A portable station may have to search the possible phase space of as many as twenty base stations every time it wakes up. To reliably receive the paging slot after waking up, the portable station must be listening to the base station which is providing adequate signal strength. When the mobile station is in motion, the correct base station to decode can easily change from one paging interval to the next paging interval. Therefore it is very important to have a fast pilot searching mechanism to identify the correct base station pilot before the start of the assigned paging slot. Using the prior art pilot searching mechanism requires the portable station to wake up well before the paging slot to allow sufficient time to sequentially search the PN sequence phase space. This negates a substantial part of the potential battery savings afforded by slotted mode.
The poor performance of the prior art searching mechanism also affects soft handoff performance of the mobile station. When in a call on a traffic channel, the prior art pilot searching mechanism is used to maintain the proper rake finger assignments for optimum demodulation of the traffic channel and to identify interfering base sites. If an interfering base site is found, it is reported by the mobile station to the base site as a candidate for soft hand-off. Soft hand-off is a DS-CDMA system condition where a mobile station is communicating with more than one base site simultaneously. When a mobile station is in motion, the prior art searching mechanism at times is too slow in either rake finger optimization or identifying new strong interfering base sites causing excessive communications errors and possibly a dropped call from sudden strong interference as can happen when turning a corner around an RF blocking structure.
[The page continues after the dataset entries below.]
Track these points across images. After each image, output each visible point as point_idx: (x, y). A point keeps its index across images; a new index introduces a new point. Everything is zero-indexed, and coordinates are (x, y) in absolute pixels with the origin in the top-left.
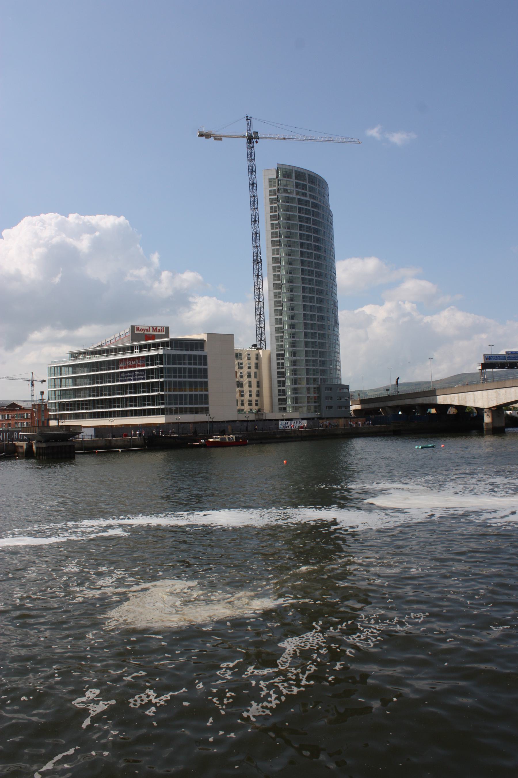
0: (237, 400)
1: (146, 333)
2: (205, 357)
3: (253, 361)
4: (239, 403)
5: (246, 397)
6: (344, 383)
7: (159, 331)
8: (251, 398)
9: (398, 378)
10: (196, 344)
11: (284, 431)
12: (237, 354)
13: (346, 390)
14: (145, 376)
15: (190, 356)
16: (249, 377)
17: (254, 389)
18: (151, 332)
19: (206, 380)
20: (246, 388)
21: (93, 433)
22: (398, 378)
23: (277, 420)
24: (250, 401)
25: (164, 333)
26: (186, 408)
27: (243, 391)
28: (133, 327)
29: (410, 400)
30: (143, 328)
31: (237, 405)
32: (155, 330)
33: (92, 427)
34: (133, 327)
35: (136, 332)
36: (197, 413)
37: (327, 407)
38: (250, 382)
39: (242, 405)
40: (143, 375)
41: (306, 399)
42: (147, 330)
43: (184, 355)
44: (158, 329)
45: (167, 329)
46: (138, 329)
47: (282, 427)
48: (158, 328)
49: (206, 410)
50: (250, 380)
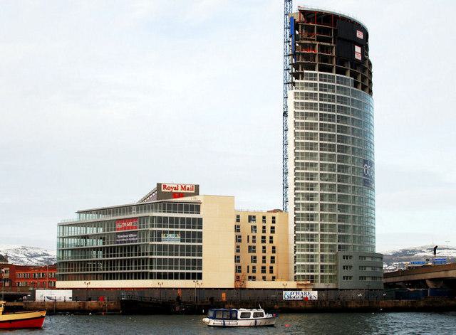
0: (248, 267)
1: (174, 191)
2: (200, 220)
3: (269, 224)
4: (251, 269)
5: (259, 264)
6: (377, 251)
7: (188, 190)
8: (264, 265)
10: (192, 207)
11: (288, 302)
12: (250, 217)
13: (378, 260)
15: (183, 219)
16: (264, 241)
17: (269, 255)
18: (179, 191)
23: (282, 290)
24: (264, 268)
25: (194, 192)
26: (177, 274)
27: (255, 257)
28: (159, 185)
29: (433, 274)
30: (170, 186)
31: (248, 272)
32: (184, 188)
33: (70, 289)
34: (159, 185)
35: (163, 190)
36: (188, 278)
37: (344, 277)
38: (264, 247)
39: (254, 271)
40: (135, 237)
41: (319, 268)
42: (175, 189)
43: (177, 218)
44: (187, 187)
45: (197, 187)
46: (165, 186)
47: (286, 296)
48: (187, 187)
49: (200, 276)
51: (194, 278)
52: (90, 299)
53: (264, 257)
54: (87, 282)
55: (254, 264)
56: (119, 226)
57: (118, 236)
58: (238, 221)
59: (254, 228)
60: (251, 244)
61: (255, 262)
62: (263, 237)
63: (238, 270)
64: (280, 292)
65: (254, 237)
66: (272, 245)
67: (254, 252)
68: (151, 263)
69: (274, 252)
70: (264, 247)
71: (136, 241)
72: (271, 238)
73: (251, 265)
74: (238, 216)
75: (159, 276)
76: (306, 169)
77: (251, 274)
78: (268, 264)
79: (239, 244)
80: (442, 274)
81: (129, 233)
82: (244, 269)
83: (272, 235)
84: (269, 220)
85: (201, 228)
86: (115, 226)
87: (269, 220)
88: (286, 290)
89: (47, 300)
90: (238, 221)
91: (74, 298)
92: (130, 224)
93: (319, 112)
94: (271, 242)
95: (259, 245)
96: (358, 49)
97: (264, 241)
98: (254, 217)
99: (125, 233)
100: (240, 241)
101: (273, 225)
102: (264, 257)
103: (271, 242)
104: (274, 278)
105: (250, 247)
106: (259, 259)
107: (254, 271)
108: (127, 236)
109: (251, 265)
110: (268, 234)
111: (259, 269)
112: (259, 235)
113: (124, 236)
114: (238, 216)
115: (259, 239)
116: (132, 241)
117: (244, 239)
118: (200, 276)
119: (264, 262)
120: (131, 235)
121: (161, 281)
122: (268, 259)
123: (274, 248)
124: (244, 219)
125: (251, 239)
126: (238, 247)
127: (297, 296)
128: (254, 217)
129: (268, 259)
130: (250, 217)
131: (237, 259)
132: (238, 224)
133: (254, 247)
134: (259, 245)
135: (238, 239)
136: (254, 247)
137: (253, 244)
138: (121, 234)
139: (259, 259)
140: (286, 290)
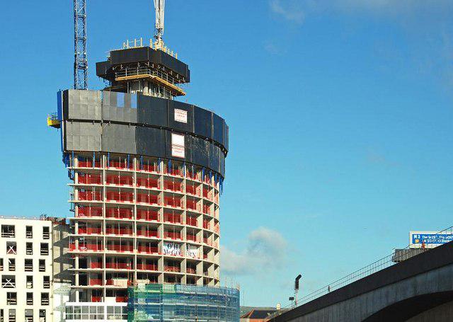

Accordingly there is a need for a fast and accurate pilot searching mechanism that will improve mobile station performance for identifying the presence of a DS-CDMA system using pilot channels, initial system acquisition, idle mode hand-off, slotted mode battery savings, and identification of initial and delayed rays of communicating and interfering base stations for the purposes of coherent demodulation of the synchronization, paging, and traffic channels and soft hand-off.